Der letzte Aufsatz ist erneut der Historiografie gewidmet. Bei F. Winkelmanns Studie (79-99) handelt sich abermals um eine gekürzte Fassung eines älteren Aufsatzes. [4] Winkelmann konzentriert sich auf Eusebios von Kaisareia, Laktanz und Praxagoras sowie auf die anonyme "Origo Constantini imperatoris" (der erste Teil der so genannten Excerpta Valesiana) und kann insofern als nützliche Einführung zur Geschichtsschreibung der Epoche Konstantins dienen. Zu Recht hebt Winkelmann die besondere Rolle des Eusebios hervor, der auf die Entwicklung der christlichen Historiografie einen großen Einfluss ausgeübt hat. Die Berücksichtigung der "Origo Constantini imperatoris" im Kontext der Historiografie in Konstantins Epoche erweckt jedoch Zweifel, weil dieses Werk wahrscheinlich erst nach dem Tod Konstantins verfasst worden ist. Sinnvoll wäre es gewesen, auch die anderen Geschichtsschreiber wie Bemarchios und Eustochios von Kaisareia in Kappadokien zu berücksichtigen, die aus der Suda bekannt sind. Sie schrieben in der ersten Hälfte des 4. Jahrhunderts, waren Heiden, Kaiser Konstantin gegenüber jedoch positiv eingestellt und übten scharfe Kritik an den Feinden Konstantins.

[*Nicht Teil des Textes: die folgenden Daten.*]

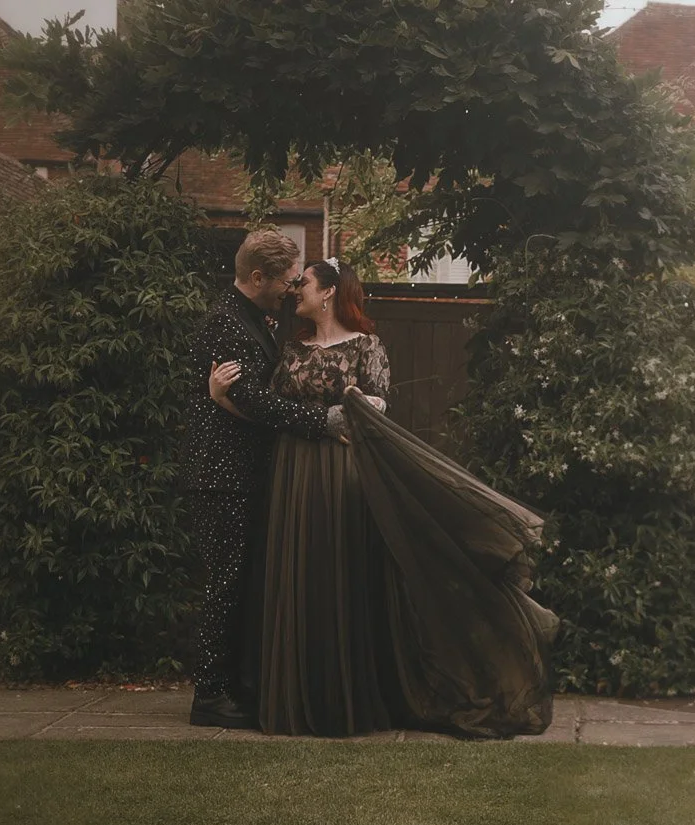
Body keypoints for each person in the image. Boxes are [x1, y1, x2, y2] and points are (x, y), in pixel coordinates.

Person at [210, 257, 558, 738]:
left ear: (330, 291)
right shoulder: (290, 349)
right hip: (290, 475)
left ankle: (341, 702)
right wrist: (223, 398)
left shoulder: (366, 346)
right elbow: (272, 411)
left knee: (337, 574)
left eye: (304, 283)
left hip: (340, 475)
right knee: (298, 576)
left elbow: (377, 406)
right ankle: (296, 700)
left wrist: (358, 404)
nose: (296, 291)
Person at [180, 231, 344, 730]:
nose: (293, 290)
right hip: (224, 474)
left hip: (246, 470)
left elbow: (248, 393)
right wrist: (322, 422)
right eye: (288, 282)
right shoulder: (227, 324)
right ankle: (210, 696)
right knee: (225, 583)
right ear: (258, 278)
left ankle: (237, 684)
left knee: (243, 581)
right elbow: (252, 398)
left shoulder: (258, 318)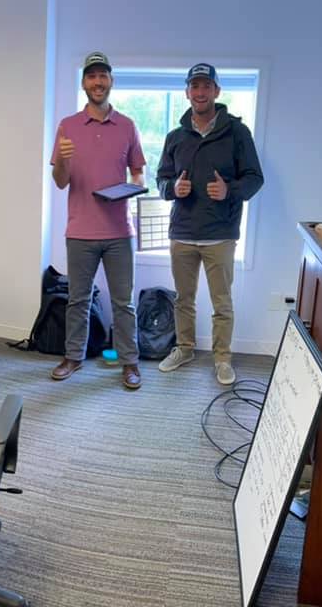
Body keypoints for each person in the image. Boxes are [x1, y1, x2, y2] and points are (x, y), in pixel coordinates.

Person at [155, 63, 265, 385]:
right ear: (187, 92)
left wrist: (229, 190)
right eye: (195, 86)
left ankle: (222, 358)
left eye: (207, 86)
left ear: (217, 91)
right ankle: (184, 348)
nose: (200, 92)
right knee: (183, 299)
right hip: (183, 233)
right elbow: (161, 180)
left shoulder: (237, 132)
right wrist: (172, 188)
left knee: (221, 303)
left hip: (219, 234)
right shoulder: (175, 137)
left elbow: (255, 178)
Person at [49, 52, 145, 390]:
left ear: (111, 81)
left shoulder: (128, 126)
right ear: (84, 83)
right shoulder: (68, 126)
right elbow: (60, 181)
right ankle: (72, 357)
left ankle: (129, 362)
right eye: (91, 76)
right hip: (80, 231)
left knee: (124, 303)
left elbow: (138, 172)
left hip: (120, 231)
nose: (97, 82)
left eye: (103, 75)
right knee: (78, 299)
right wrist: (62, 159)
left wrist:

Es ist schwierig, diesen Sammelband zu beurteilen. Dem Buch fehlt es an innerer Kohärenz, es gibt keine Bezüge zwischen den einzelnen Aufsätzen. Zwei Aufsätze beziehen sich auf die spätantike Historiografie, einer auf die Hagiografie, ein weiterer auf Philosophie, einer schließlich auf kulturhistorische und soziale Vorstellungen und Ideen. Die Beiträge zur Historiografie sind als Überblicke konzipiert. Sie bilden nur eine allgemeine Einführung in die jeweilige Problematik, aber leider nicht mehr. [5] Die anderen behandeln hingegen die konkreten Fragen aus unterschiedlichen Bereichen. Das Einzige, was alle diese Aufsätze verbindet, ist die Spätantike. Wir haben es somit mit fünf unterschiedlichen Aufsätzen zu tun, nicht hingegen mit einem Buch. Forscher, die sich mit der spätantiken Historiografie oder Hagiografie beschäftigen, könnten enttäuscht sein, weil sie in diesem Sammelband wenig für ihre Arbeiten finden. Kritisch muss man die Tatsache beurteilen, dass zwei Aufsätze bereits früher erschienen sind. So entsteht die Frage, zu welchem Zweck fast dasselbe zweimal in verschiedenen Sammelbänden veröffentlicht wird? Zusammenfassend kann man feststellen, dass nur die Einzelbeiträge zu den speziellen Fragen nützlich sein dürften. Es handelt sich insbesondere um die Texte von Gnilka und von O'Meara, die sehr informativ und tiefgründig sind. Das Buch als Ganzes jedoch trägt zur Erforschung der Spätantike grundsätzlich wenig bei.
Anmerkungen:
[1] Besonders im Bereich der frühbyzantinischen Chronografie ist noch viel zu tun, dazu vgl. E. Jeffreys / B. Croke / R. Scott: Studies in John Malalas, Sydney 1990.
[2] D. O'Meara: Geometry and the Divine in Proclus, in: L. Bergmans / T. Koetsier (Hg.): Mathematics and the Divine, Amsterdam 2004.
[3] Zu Proklos vgl. L. Siovranes: Proclus. Neo-Platonic Philosophy and Science, Edinburgh 1996; W. Beierwaltes: Proklos. Grundzüge seiner Metaphysik, 2. Aufl., Frankfurt a. M. 1979.
[4] F. Winkelmann: Historiography in the Age of Constantine, in: G. Marasco (Hg.): Greek and Roman Historiography in Late Antiquity, Leiden / Boston 2003, 3-41. Hier auch eine ausführlichere Bibliografie.
[5] Bessere Einführung zur spätantiken Historiografie bieten jetzt D. Rohrbacher: The Historians of Late Antiquity, London / New York 2002, und G. Marasco (Hg.): Greek and Roman Historiography in Late Antiquity, Leiden / Boston 2003, an.